Grouping

Grouping allows for rule-based batching of samples into one batch on the fly.

Note how this is different from packing which joins multiple samples into one (and is done before batching). On the other hand, grouping is an alternative to standard batching.

Example use cases

Select samples to batch based on image resolution, so that only samples of the same size are in one batch
Select blended samples based on their dataset origin, so that one batch does not mix different tasks or data types

How to group

To use grouping, you need to define the method batch_group_criterion in your custom task encoder. This method gets a sample and returns a hashable value that will be used to cluster/group the samples and it also returns the batch size for that group.

Samples with the same batch group criterion will be batched together. Once enough samples for one group have been collected (reached the batch size for that group), they will be batched and pushed down the pipeline to the next processing step.

Here’s an example task encoder that batches samples based on their image aspect ratios:

class GroupingTaskEncoder(DefaultTaskEncoder):
    def batch_group_criterion(self, sample: CaptioningSample) -> Tuple[Hashable, Optional[int]]:
        aspect_ratio = sample.image.shape[2] / sample.image.shape[1]

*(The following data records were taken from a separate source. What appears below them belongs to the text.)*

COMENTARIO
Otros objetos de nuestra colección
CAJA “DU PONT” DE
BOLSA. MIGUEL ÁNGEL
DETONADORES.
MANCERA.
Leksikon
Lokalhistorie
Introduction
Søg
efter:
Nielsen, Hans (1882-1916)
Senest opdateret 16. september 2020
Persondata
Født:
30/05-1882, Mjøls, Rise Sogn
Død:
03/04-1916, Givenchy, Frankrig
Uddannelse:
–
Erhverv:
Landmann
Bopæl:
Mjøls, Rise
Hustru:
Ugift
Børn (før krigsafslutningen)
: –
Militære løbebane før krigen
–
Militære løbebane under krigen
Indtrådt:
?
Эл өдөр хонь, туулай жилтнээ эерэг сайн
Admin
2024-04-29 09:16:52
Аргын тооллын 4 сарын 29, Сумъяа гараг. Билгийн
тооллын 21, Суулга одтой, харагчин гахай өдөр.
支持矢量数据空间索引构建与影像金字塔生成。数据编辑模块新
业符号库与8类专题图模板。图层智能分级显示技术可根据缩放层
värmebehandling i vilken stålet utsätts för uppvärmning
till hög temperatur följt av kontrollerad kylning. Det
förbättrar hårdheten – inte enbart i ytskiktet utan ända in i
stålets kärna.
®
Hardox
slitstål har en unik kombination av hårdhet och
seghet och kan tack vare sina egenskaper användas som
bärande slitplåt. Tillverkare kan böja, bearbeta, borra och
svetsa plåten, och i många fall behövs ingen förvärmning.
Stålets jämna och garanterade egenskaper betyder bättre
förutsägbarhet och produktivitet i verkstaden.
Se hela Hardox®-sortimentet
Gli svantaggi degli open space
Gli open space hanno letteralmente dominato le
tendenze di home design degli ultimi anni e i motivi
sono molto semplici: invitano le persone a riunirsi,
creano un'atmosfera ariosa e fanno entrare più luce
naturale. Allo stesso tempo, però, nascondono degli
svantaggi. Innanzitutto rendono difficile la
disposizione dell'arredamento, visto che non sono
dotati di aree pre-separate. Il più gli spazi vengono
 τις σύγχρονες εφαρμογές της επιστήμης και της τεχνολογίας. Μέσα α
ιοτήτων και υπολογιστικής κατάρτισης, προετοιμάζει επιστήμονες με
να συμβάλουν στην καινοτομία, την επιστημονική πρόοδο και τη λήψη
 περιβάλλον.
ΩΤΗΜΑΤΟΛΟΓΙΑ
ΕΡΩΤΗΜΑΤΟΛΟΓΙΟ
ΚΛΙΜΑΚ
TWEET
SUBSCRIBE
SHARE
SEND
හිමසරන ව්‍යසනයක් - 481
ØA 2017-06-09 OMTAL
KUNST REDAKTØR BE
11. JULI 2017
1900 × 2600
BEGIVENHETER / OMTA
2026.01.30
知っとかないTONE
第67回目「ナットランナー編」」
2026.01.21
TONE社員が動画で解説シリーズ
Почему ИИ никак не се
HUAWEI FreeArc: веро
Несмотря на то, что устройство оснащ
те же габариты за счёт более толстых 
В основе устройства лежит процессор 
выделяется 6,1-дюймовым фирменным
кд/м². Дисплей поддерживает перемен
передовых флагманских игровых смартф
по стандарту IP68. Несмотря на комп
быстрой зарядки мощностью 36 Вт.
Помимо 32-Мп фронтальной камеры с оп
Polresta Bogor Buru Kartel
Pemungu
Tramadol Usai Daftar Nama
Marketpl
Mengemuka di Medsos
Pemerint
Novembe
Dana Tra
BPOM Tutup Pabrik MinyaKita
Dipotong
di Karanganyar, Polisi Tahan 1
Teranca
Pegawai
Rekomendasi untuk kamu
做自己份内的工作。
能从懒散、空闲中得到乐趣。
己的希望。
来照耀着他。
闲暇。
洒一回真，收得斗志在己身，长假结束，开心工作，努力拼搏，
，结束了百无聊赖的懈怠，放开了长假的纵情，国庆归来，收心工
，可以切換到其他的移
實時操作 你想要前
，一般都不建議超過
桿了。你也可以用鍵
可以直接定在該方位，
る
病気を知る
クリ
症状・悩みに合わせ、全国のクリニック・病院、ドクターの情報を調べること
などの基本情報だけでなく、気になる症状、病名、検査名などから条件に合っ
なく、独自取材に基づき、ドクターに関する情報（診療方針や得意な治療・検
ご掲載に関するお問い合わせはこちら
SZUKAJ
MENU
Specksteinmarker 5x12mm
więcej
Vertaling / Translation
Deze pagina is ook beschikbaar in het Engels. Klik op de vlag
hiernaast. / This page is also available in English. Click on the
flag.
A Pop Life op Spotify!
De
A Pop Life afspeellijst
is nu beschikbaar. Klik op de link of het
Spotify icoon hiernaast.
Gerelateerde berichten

        # Bin aspect ratios into 3 groups
        if aspect_ratio < 0.8:
            return "portrait", 8
        elif aspect_ratio < 1.2:
            return "square", 8
        else:
            return "landscape", 8

In the example, the aspect ratio is sorted into one of three bins and a string is used as the grouping key. The batch size used here is always 8.

Here is another example where each batch contains only images with the exact same size. Note how the image shape itself is used as the grouping key.

class GroupingTaskEncoder(DefaultTaskEncoder):
    def batch_group_criterion(self, sample: CaptioningSample) -> Tuple[Hashable, Optional[int]]:
        batch_size = 4 if sample.image.shape[1] < 512 else 2
        return sample.image.shape, batch_size

For images with a height of less than 512 pixels, the batch size will be 4, for larger images it’s reduced to 2.

Fixed global batch size

Instead of specifying the batch size for each group individually, you can also specify the batch size as usually when calling get_train_dataset. The batch_group_criterion method should then return None for the batch_size.